US 11,816,855 B2
Array-based depth estimation
Chenchi Luo, Plano, TX (US); Yingmao Li, Allen, TX (US); Kaimo Lin, Richardson, TX (US); and Youngjun Yoo, Plano, TX (US)
Assigned to Samsung Electronics Co., Ltd., Suwon-si (KR)
Filed by Samsung Electronics Co., Ltd., Suwon-si (KR)
Filed on Sep. 21, 2020, as Appl. No. 17/027,106.
Claims priority of provisional application 63/056,999, filed on Jul. 27, 2020.
Claims priority of provisional application 62/972,689, filed on Feb. 11, 2020.

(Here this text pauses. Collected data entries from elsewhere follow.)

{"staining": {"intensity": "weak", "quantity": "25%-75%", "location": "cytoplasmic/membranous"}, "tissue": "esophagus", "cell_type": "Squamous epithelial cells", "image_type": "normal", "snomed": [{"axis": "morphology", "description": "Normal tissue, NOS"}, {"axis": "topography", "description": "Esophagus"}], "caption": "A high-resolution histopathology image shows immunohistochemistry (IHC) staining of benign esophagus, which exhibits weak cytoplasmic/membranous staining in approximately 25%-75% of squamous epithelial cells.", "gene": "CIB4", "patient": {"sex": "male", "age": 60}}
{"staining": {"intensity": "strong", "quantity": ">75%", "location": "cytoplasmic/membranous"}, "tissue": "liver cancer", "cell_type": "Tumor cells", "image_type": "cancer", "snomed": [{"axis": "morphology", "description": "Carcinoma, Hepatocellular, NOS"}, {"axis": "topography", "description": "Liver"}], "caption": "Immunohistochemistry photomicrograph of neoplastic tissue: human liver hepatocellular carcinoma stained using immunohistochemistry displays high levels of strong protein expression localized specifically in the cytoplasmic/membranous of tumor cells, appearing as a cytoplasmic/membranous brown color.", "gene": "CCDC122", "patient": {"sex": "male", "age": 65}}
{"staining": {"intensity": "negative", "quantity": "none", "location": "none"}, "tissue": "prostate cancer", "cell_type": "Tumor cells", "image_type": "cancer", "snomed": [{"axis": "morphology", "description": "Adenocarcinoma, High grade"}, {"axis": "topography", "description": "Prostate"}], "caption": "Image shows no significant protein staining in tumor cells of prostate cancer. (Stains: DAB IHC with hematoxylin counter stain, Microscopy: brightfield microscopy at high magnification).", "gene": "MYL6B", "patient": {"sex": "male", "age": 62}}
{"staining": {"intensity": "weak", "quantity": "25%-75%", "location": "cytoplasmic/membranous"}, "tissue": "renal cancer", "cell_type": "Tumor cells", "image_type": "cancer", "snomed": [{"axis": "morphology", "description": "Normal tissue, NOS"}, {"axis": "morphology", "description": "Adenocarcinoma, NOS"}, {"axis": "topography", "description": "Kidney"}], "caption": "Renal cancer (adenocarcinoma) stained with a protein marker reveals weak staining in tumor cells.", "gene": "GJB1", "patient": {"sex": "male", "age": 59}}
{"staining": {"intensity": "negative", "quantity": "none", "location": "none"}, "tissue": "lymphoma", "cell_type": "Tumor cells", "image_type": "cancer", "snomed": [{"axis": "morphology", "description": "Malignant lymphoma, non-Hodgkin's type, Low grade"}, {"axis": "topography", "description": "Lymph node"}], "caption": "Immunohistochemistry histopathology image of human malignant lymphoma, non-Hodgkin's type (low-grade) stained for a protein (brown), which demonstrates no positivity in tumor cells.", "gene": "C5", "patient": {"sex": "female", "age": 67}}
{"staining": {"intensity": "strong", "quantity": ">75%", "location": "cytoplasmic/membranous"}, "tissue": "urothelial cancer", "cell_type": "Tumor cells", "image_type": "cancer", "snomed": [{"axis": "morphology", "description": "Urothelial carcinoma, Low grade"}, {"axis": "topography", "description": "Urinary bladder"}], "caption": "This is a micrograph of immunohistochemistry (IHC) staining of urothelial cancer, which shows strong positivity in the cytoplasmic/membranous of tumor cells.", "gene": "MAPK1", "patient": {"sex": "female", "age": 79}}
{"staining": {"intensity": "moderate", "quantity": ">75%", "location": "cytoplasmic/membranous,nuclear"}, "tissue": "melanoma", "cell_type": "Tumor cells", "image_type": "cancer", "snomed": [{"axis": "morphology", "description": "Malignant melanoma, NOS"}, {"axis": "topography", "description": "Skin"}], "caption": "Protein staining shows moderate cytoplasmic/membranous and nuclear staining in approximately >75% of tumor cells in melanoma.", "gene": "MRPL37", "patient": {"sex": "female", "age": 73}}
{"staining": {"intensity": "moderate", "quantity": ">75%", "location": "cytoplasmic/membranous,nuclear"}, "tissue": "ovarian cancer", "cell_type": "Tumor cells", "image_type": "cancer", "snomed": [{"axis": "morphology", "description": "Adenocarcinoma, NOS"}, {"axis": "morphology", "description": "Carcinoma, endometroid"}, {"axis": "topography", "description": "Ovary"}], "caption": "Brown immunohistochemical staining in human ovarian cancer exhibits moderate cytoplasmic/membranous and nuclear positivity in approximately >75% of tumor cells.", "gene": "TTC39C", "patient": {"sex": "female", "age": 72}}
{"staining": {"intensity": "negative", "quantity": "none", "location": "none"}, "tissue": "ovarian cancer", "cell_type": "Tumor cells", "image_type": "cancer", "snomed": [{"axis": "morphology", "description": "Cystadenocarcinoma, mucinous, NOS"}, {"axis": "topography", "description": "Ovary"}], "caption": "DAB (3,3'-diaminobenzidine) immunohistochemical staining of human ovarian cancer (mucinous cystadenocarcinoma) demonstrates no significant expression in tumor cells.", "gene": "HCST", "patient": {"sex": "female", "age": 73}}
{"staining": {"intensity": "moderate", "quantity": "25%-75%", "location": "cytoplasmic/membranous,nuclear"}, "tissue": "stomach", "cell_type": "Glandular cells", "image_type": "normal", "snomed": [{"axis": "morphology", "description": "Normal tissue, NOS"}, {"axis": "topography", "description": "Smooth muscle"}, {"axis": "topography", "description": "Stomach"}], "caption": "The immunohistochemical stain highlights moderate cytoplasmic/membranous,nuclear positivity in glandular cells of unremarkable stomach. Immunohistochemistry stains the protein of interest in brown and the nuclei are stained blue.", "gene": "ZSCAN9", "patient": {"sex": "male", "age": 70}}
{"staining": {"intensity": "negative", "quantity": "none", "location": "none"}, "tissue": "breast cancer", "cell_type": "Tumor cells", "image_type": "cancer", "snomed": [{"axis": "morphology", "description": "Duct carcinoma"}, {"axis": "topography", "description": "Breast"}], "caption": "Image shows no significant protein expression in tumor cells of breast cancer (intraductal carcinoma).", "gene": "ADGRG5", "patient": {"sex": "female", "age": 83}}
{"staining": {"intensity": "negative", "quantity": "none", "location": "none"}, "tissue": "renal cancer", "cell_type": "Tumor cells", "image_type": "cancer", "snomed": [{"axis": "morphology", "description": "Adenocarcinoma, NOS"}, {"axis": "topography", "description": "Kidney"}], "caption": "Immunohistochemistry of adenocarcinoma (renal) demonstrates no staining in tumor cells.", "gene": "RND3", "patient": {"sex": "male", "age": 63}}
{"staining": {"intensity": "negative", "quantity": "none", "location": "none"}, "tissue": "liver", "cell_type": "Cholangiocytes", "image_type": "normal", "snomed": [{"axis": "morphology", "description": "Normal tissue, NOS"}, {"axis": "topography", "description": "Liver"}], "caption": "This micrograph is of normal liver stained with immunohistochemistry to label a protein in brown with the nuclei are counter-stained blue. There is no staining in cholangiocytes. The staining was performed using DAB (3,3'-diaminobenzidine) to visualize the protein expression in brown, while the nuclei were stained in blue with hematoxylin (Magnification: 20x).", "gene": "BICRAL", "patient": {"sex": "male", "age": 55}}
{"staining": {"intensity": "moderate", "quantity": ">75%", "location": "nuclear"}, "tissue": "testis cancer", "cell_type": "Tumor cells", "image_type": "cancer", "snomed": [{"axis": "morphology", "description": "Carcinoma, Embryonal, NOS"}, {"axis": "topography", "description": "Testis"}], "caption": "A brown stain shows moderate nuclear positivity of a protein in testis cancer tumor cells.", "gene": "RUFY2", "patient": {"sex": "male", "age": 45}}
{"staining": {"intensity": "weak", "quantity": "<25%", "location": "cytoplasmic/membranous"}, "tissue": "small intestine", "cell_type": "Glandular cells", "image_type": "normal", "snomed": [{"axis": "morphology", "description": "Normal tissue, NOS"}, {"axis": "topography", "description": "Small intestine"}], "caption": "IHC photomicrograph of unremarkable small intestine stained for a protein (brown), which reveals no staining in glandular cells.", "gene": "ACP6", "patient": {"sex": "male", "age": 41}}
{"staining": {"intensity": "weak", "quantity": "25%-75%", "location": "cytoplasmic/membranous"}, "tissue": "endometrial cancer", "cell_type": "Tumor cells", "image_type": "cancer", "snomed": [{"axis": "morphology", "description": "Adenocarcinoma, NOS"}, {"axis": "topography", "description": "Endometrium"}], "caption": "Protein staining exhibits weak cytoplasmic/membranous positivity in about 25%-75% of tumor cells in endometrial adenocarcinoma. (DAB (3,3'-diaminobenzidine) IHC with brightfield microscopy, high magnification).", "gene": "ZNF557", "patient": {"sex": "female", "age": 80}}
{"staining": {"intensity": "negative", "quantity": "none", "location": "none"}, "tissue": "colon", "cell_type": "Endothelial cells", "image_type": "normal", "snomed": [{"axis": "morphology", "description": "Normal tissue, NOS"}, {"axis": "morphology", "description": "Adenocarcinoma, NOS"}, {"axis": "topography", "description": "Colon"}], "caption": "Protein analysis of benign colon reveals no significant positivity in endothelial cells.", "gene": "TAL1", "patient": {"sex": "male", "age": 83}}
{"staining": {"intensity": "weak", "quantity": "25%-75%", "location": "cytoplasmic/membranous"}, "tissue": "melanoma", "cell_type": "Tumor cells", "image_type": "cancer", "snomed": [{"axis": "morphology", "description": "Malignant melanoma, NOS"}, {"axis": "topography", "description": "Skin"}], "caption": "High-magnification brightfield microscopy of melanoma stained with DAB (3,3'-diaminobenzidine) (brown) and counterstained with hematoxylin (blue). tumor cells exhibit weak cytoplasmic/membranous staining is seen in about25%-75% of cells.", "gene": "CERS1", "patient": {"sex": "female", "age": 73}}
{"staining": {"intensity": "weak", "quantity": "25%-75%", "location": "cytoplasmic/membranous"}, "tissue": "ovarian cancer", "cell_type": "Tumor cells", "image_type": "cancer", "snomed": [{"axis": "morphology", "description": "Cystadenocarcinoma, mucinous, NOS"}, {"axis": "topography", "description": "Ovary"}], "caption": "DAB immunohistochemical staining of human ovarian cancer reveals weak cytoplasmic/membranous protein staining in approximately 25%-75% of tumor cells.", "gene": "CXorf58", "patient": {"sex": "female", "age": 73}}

Prior Publication US 2021/0248769 A1, Aug. 12, 2021
Int. Cl. G06T 7/593 (2017.01); H04N 13/271 (2018.01); H04N 13/128 (2018.01); H04N 13/00 (2018.01)
CPC G06T 7/593 (2017.01) [H04N 13/128 (2018.05); H04N 13/271 (2018.05); G06T 2207/10028 (2013.01); H04N 2013/0081 (2013.01)] 21 Claims
OG exemplary drawing
 
9. An apparatus comprising:
at least three imaging sensors; and
at least one processor configured to:
obtain at least three input image frames of a scene using the at least three imaging sensors, the input image frames comprising a reference image frame and multiple non-reference image frames;
generate multiple disparity maps using the input image frames, wherein each disparity map is associated with the reference image frame and different ones of the disparity maps are associated with different ones of the non-reference image frames;
generate multiple confidence maps using the input image frames, wherein each confidence map identifies weights associated with one of the disparity maps; and
generate a depth map of the scene using the disparity maps and the confidence maps;
wherein the imaging sensors are positioned to define different baseline directions, each baseline direction extending between the imaging sensor used to capture the reference image frame and one of the imaging sensors used to capture one of the non-reference image frames; and
wherein, to generate the disparity maps, the at least one processor is configured to:
generate multiple feature maps each identifying features of a different one of the input image frames using first convolutional layers;
perform multiple cross-correlations, each occurring between (i) at least part of the feature map of the reference image frame and (ii) a different one of the feature maps of the non-reference image frames, to produce different sets of correlated feature maps; and
generate the disparity maps based on the sets of correlated feature maps using deconvolutional or upsampling layers and second convolutional layers.